▶ Provided text
=== Begin Enclosure ===
Feature key corresponds to values of training images in pixel representation, wherese the labels corresponds to an array of labels, which pretty much label each training image as belonging to some class

In [9]:
X_train, y_train = train_data['features'], train_data['labels']
X_val, y_val = val_data['features'], val_data['labels']
X_test, y_test = test_data['features'], test_data['labels']

In [11]:
print(X_train.shape)
print(X_val.shape)
print(X_test.shape)

(34799, 32, 32, 3)
(4410, 32, 32, 3)
(12630, 32, 32, 3)


As it can be seen, we have roughly 35000 training images of size 32 by 32 pixels with depth of 3 (as our traffic signs despite the MNIST datasets are in RGB format, they have a depth of 3 for each of the 3 color channels: Red, Green and Blue).

Similarly, there are about 4500 validation and 12500 testing images.

We checked it here to make sure that they are consistent and are based on our expectations.

As we have imported these data from a repository, it is a good practice to verify that our dataset was imported correctly whenever our program is running.

In [15]:
# Assert that the number of images equal to the number of labels.
assert(X_train.shape[0] == y_train.shape[0]), "The number of images is not equal to the number of labels"
assert(X_val.shape[0] == y_val.shape[0]), "The number of images is not equal to the number of labels"
assert(X_test.shape[0] == y_test.shape[0]), "The number of images is not equal to the number of labels"

assert(X_train.shape[1:] == (32, 32, 3)), "The dimension of the images are not 32 x 32 x 3"
assert(X_val.shape[1:] == (32, 32, 3)), "The dimension of the images are not 32 x 32 x 3"
assert(X_test.shape[1:] == (32, 32, 3)), "The dimension of the images are not 32 x 32 x 3"
=== End Enclosure ===
▶ What the task requires
In the traffic sign dataset text, rewrite the stretch from "(4410, 32, 32, 3)" through "program is running.", replacing "repository" with "remote source".

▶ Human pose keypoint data
=== Begin Enclosure ===
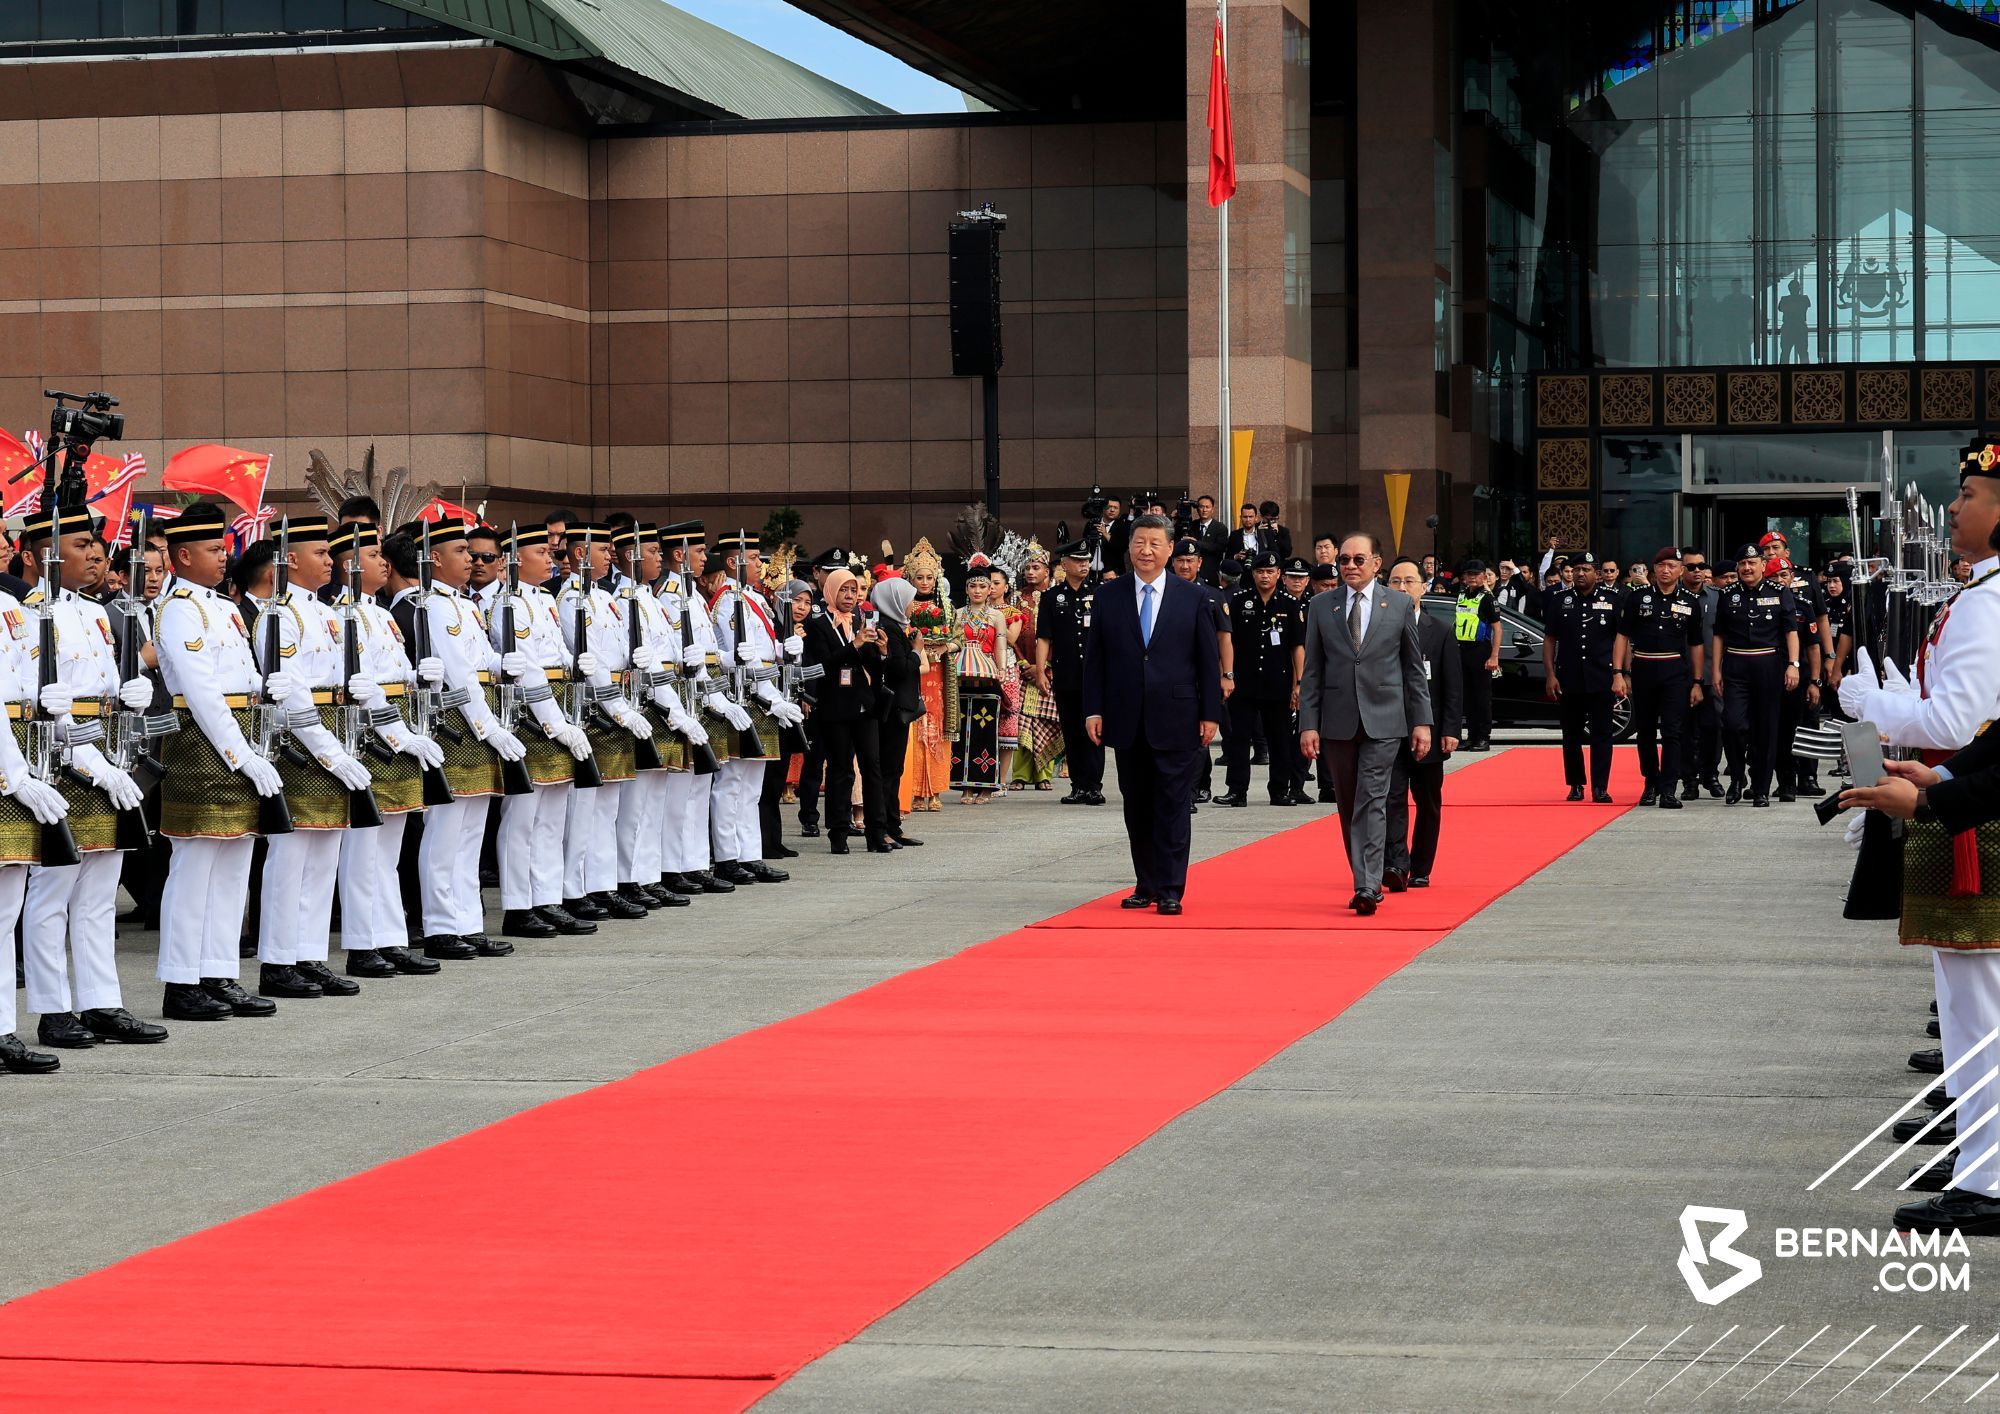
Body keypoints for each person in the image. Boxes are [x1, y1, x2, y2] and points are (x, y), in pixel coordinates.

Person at [1838, 443, 2000, 1232]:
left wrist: (1887, 710)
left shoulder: (1990, 603)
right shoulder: (1983, 595)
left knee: (1981, 1008)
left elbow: (1961, 720)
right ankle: (1978, 1155)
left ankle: (1990, 1175)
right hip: (1959, 793)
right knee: (1969, 1000)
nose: (1957, 507)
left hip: (1980, 822)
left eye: (1970, 494)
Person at [16, 505, 159, 1049]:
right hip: (62, 762)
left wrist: (132, 693)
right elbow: (44, 708)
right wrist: (94, 765)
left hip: (109, 759)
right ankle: (54, 1011)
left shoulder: (99, 613)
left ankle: (102, 1001)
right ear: (39, 556)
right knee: (53, 893)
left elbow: (103, 686)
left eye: (95, 543)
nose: (95, 552)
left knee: (99, 893)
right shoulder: (26, 613)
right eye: (79, 544)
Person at [153, 504, 286, 1021]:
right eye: (213, 550)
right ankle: (182, 980)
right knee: (195, 867)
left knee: (234, 865)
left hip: (241, 735)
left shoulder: (221, 606)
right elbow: (203, 692)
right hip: (202, 745)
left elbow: (240, 674)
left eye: (223, 548)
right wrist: (240, 753)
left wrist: (265, 690)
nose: (223, 558)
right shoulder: (182, 606)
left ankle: (218, 971)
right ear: (183, 555)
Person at [1082, 514, 1222, 915]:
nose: (1146, 550)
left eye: (1155, 543)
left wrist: (1210, 712)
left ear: (1170, 549)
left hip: (1178, 715)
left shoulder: (1193, 596)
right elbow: (1097, 661)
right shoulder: (1109, 595)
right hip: (1125, 716)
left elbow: (1206, 660)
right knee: (1137, 803)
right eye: (1139, 542)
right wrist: (1093, 709)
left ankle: (1172, 887)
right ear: (1129, 547)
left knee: (1174, 803)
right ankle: (1145, 882)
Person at [1297, 532, 1431, 915]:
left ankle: (1367, 886)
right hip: (1337, 722)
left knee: (1372, 800)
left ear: (1376, 564)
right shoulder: (1322, 606)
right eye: (1344, 560)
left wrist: (1422, 722)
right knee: (1347, 803)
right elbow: (1313, 672)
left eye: (1359, 560)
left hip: (1385, 720)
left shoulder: (1400, 604)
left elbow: (1412, 671)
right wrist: (1308, 724)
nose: (1350, 567)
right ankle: (1364, 874)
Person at [486, 523, 594, 940]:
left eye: (550, 554)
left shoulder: (544, 599)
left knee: (552, 816)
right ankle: (519, 904)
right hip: (531, 717)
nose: (551, 558)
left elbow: (558, 655)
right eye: (541, 554)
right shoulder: (506, 605)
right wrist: (554, 722)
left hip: (560, 706)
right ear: (514, 560)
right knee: (524, 818)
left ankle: (547, 897)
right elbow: (527, 668)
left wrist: (576, 664)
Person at [1383, 556, 1461, 890]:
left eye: (1409, 581)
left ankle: (1421, 866)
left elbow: (1452, 686)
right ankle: (1396, 864)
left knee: (1427, 801)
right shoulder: (1378, 628)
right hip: (1388, 729)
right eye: (1396, 581)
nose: (1402, 587)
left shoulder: (1440, 630)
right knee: (1391, 798)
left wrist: (1450, 730)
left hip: (1428, 730)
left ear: (1423, 587)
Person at [1612, 546, 1705, 810]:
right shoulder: (1637, 597)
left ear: (1680, 570)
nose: (1666, 570)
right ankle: (1650, 782)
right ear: (1654, 570)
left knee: (1673, 732)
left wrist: (1698, 682)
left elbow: (1696, 645)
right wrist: (1618, 673)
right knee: (1645, 731)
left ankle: (1668, 788)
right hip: (1644, 669)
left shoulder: (1689, 601)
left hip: (1675, 671)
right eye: (1662, 566)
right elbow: (1622, 636)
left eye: (1672, 566)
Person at [803, 567, 888, 853]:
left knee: (872, 767)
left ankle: (877, 832)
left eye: (854, 590)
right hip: (835, 707)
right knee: (840, 770)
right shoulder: (818, 624)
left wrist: (881, 651)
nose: (850, 596)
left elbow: (872, 665)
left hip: (865, 705)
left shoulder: (861, 620)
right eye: (844, 590)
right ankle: (838, 832)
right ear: (831, 591)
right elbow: (823, 665)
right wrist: (854, 645)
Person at [1709, 543, 1799, 807]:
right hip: (1736, 665)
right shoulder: (1727, 594)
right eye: (1742, 564)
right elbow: (1718, 635)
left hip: (1768, 665)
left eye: (1752, 563)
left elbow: (1790, 631)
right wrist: (1716, 669)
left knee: (1767, 730)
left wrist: (1793, 664)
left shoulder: (1779, 592)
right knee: (1733, 724)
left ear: (1762, 564)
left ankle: (1761, 787)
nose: (1747, 568)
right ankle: (1737, 778)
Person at [1217, 550, 1303, 808]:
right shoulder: (1239, 600)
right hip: (1243, 681)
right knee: (1238, 738)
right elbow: (1227, 640)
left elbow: (1297, 647)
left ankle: (1279, 790)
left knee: (1279, 739)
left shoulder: (1289, 603)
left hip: (1278, 683)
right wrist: (1227, 675)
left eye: (1269, 572)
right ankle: (1236, 790)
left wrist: (1299, 684)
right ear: (1252, 574)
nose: (1264, 576)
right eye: (1259, 572)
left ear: (1279, 575)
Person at [1541, 550, 1619, 803]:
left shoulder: (1612, 599)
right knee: (1571, 734)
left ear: (1597, 573)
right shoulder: (1559, 600)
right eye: (1576, 570)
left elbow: (1621, 640)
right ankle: (1576, 783)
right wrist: (1550, 674)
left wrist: (1621, 674)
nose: (1581, 574)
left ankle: (1600, 786)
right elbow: (1550, 639)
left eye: (1586, 569)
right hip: (1569, 677)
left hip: (1601, 676)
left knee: (1602, 734)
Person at [1037, 542, 1102, 806]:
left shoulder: (1099, 594)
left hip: (1095, 675)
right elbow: (1044, 637)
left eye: (1087, 561)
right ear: (1064, 565)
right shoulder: (1053, 597)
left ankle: (1094, 786)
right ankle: (1078, 785)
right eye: (1078, 561)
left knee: (1096, 730)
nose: (1084, 565)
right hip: (1066, 674)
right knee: (1073, 731)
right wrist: (1041, 670)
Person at [1170, 535, 1230, 805]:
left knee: (1200, 733)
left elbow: (1224, 638)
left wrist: (1227, 674)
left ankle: (1195, 789)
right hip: (1171, 677)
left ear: (1200, 563)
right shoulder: (1163, 593)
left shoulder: (1212, 595)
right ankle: (1189, 788)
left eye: (1190, 561)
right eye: (1180, 561)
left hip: (1202, 676)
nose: (1185, 566)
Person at [952, 557, 1017, 803]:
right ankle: (966, 785)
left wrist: (1001, 669)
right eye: (972, 586)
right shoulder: (958, 615)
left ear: (991, 589)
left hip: (988, 674)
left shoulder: (995, 616)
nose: (977, 591)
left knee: (986, 730)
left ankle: (987, 785)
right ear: (966, 589)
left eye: (982, 586)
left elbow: (1001, 645)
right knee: (963, 729)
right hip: (962, 676)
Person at [898, 539, 954, 814]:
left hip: (938, 673)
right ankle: (916, 791)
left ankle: (935, 790)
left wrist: (945, 646)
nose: (924, 582)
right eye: (918, 577)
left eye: (929, 577)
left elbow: (959, 639)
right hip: (913, 671)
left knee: (936, 725)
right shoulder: (903, 609)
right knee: (915, 726)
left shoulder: (946, 607)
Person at [867, 575, 923, 848]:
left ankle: (893, 825)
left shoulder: (895, 626)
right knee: (888, 769)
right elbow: (899, 669)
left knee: (894, 768)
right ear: (896, 601)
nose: (912, 605)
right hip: (891, 709)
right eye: (909, 599)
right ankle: (884, 826)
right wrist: (916, 652)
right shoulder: (887, 628)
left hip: (898, 707)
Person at [1009, 546, 1061, 791]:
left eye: (1036, 567)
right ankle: (1019, 775)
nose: (1030, 572)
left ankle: (1043, 774)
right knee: (1022, 722)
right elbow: (1012, 637)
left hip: (1050, 670)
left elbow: (1059, 638)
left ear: (1047, 571)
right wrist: (1024, 664)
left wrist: (1044, 666)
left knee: (1044, 721)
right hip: (1022, 668)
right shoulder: (1017, 599)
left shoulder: (1056, 598)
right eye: (1027, 568)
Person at [1453, 559, 1501, 752]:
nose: (1472, 577)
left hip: (1481, 651)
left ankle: (1483, 738)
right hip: (1462, 650)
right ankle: (1471, 736)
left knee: (1482, 698)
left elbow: (1498, 629)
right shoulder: (1462, 595)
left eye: (1476, 574)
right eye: (1469, 574)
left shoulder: (1488, 598)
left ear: (1484, 576)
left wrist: (1494, 656)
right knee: (1468, 697)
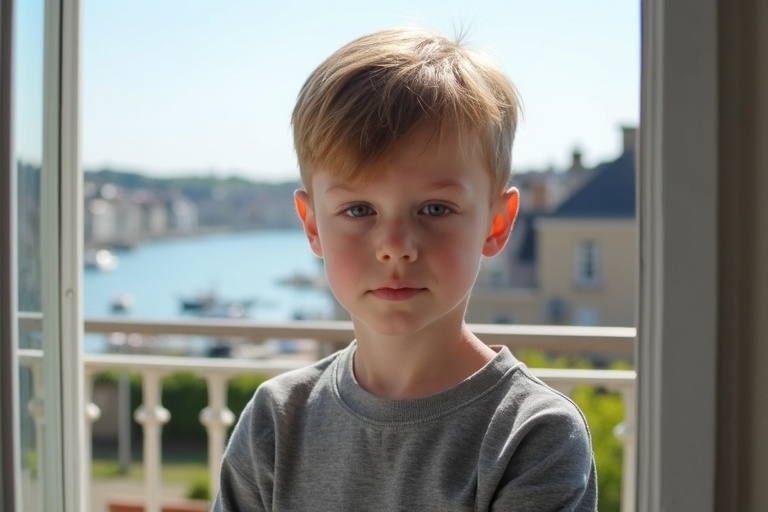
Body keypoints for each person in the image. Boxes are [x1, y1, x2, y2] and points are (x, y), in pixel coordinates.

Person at [213, 26, 597, 512]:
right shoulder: (276, 419)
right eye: (358, 210)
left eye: (435, 209)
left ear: (496, 224)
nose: (396, 247)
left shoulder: (531, 434)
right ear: (313, 226)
=== End Enclosure ===
▶ Written solution
(4410, 32, 32, 3)
(12630, 32, 32, 3)


As it can be seen, we have roughly 35000 training images of size 32 by 32 pixels with depth of 3 (as our traffic signs despite the MNIST datasets are in RGB format, they have a depth of 3 for each of the 3 color channels: Red, Green and Blue).

Similarly, there are about 4500 validation and 12500 testing images.

We checked it here to make sure that they are consistent and are based on our expectations.

As we have imported these data from a remote source, it is a good practice to verify that our dataset was imported correctly whenever our program is running.